Si M. Miqueu vient sur nos bassins versants, il constatera que 60 à 80% des ouvrages en rivières classées liste 2 sont aujourd'hui en situation de blocage, car les propriétaires ont refusé la seule offre payée sur argent public, à savoir la casse du site (sans indemnisation de la perte de valeur foncière dans le cas du moulin, qui devient simple maison en zone inondable, incapable de produire son énergie).
Au demeurant, le retard massif a été constaté par le rapport CGEDD 2016 : si les gens étaient enthousiastes des solutions proposées, la continuité écologique n'aurait pas accumulé les énormes blocages observés, cela dès le PARCE 2009 où le travail sur les "ouvrages pilotes" avait déjà été un échec en terme d'acceptabiltié et d'efficacité.
La continuité ne sera pas apaisée avec ces manipulations à destination des médias qui ne reflètent en rien la réalité de terrain. Des fédération de moulins et de riverains peuvent être invitées au comité national de l'eau, si le CNE ne retient rien de leurs demandes et que le ministère de l'écologie persiste sur sa lancée, il ne faut rien espérer.
La continuité apaisée a trois conditions minimales :
- le ministère de l'écologie instruit ses agents que les ouvrages autorisés (moulins, étangs, plans d'eau et autres) doivent être respectés et non détruits, car ils sont conformes à la doctrine française de gestion équilibrée et durable de l'eau;
- les agences de l'eau cessent de donner la prime à la casse par le soutien maximal à la destruction et le soutien minimal à la passe à poissons ou autres moyens de franchissement, elles accordent au contraire le taux maximal aux solutions douces, multi-usages et consensuelles de franchissement;
- les ouvrages hydrauliques sont considérés comme des atouts pour les territoires avec une doctrine de gestion équilibrée de l'eau consistant à encourager leur équipement énergétique, favoriser leur stockage d'eau, améliorer leur richesse écologique, soutenir leur animation culturelle et touristique.
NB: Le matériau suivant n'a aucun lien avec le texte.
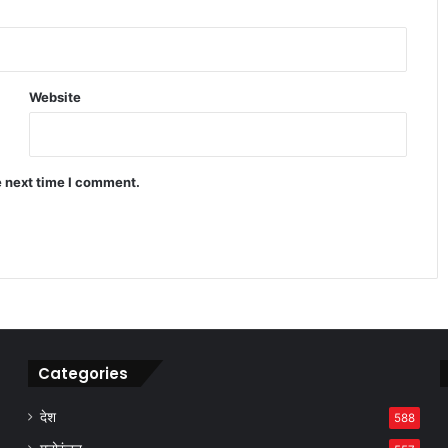
रुपये में मामूली मजबूती के बावजूद बाजार क्यों
हुआ लाल निशान में बंद
Website
TCS नासिक ब्रांच केस में धर्मांतरण और शोषण
के गंभीर आरोप सामने आए
e next time I comment.
बाजार गिरा लेकिन इन कंपनियों ने निवेशकों
को बना दिया करोड़पति जैसी कमाई
Categories
देश
588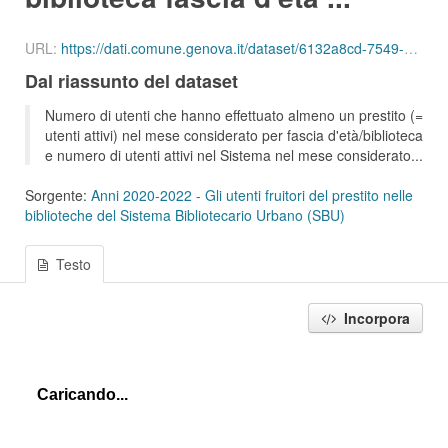
URL:
https://dati.comune.genova.it/dataset/6132a8cd-7549-4c9d-8613-d075f5f547d2/resource/c971a5ef-c315-4db4-a63d-bfe1c490545e/download/ute_attivi_fet_14_18_bib_sbu_01_202003.json
Dal riassunto del dataset
Numero di utenti che hanno effettuato almeno un prestito (=
utenti attivi) nel mese considerato per fascia d'età/biblioteca
e numero di utenti attivi nel Sistema nel mese considerato...
Sorgente:
Anni 2020-2022 - Gli utenti fruitori del prestito nelle
biblioteche del Sistema Bibliotecario Urbano (SBU)
Testo
Incorpora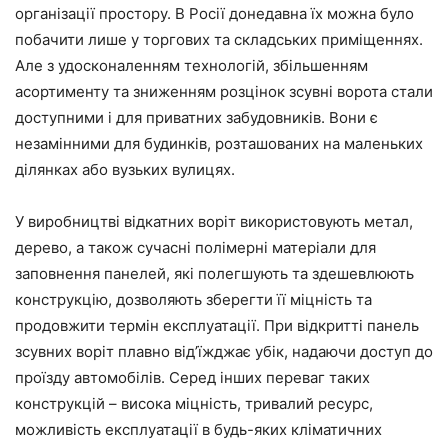
організації простору. В Росії донедавна їх можна було
побачити лише у торгових та складських приміщеннях.
Але з удосконаленням технологій, збільшенням
асортименту та зниженням розцінок зсувні ворота стали
доступними і для приватних забудовників. Вони є
незамінними для будинків, розташованих на маленьких
ділянках або вузьких вулицях.
У виробництві відкатних воріт використовують метал,
дерево, а також сучасні полімерні матеріали для
заповнення панелей, які полегшують та здешевлюють
конструкцію, дозволяють зберегти її міцність та
продовжити термін експлуатації. При відкритті панель
зсувних воріт плавно від’їжджає убік, надаючи доступ до
проїзду автомобілів. Серед інших переваг таких
конструкцій – висока міцність, тривалий ресурс,
можливість експлуатації в будь-яких кліматичних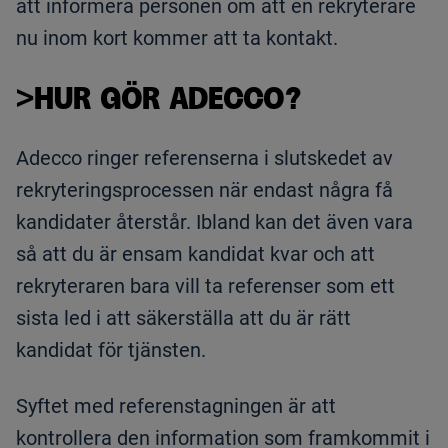
att informera personen om att en rekryterare
nu inom kort kommer att ta kontakt.
>HUR GÖR ADECCO?
Adecco ringer referenserna i slutskedet av
rekryteringsprocessen när endast några få
kandidater återstår. Ibland kan det även vara
så att du är ensam kandidat kvar och att
rekryteraren bara vill ta referenser som ett
sista led i att säkerställa att du är rätt
kandidat för tjänsten.
Syftet med referenstagningen är att
kontrollera den information som framkommit i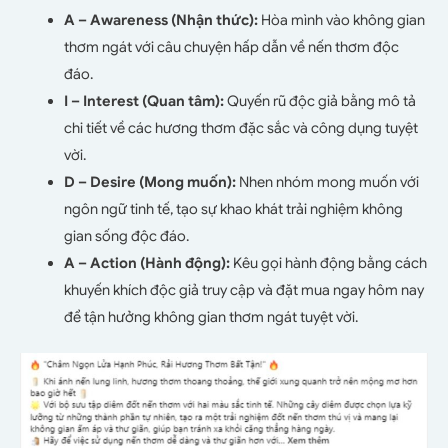
A – Awareness (Nhận thức):
Hòa mình vào không gian
thơm ngát với câu chuyện hấp dẫn về nến thơm độc
đáo.
I – Interest (Quan tâm):
Quyến rũ độc giả bằng mô tả
chi tiết về các hương thơm đặc sắc và công dụng tuyệt
vời.
D – Desire (Mong muốn):
Nhen nhóm mong muốn với
ngôn ngữ tinh tế, tạo sự khao khát trải nghiệm không
gian sống độc đáo.
A – Action (Hành động):
Kêu gọi hành động bằng cách
khuyến khích độc giả truy cập và đặt mua ngay hôm nay
để tận hưởng không gian thơm ngát tuyệt vời.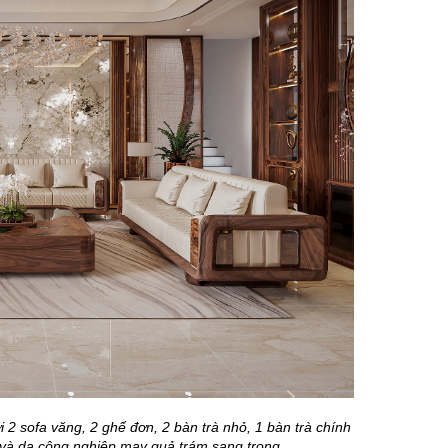
2 sofa văng, 2 ghế đơn, 2 bàn trà nhỏ, 1 bàn trà chính
 và da công nghiệp may quả trám sang trọng.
L'apaisement, c'est le respect : une large proportion des représentants de l'Etat, des établissements administratifs et des syndicats de rivière ne respectent toujours pas les ouvrages hydrauliques en 2020. On récolte ce que l'on sème : ce sera de la colère si ce personnel vient encore proposer des financements à 100% pour les seules destructions de site.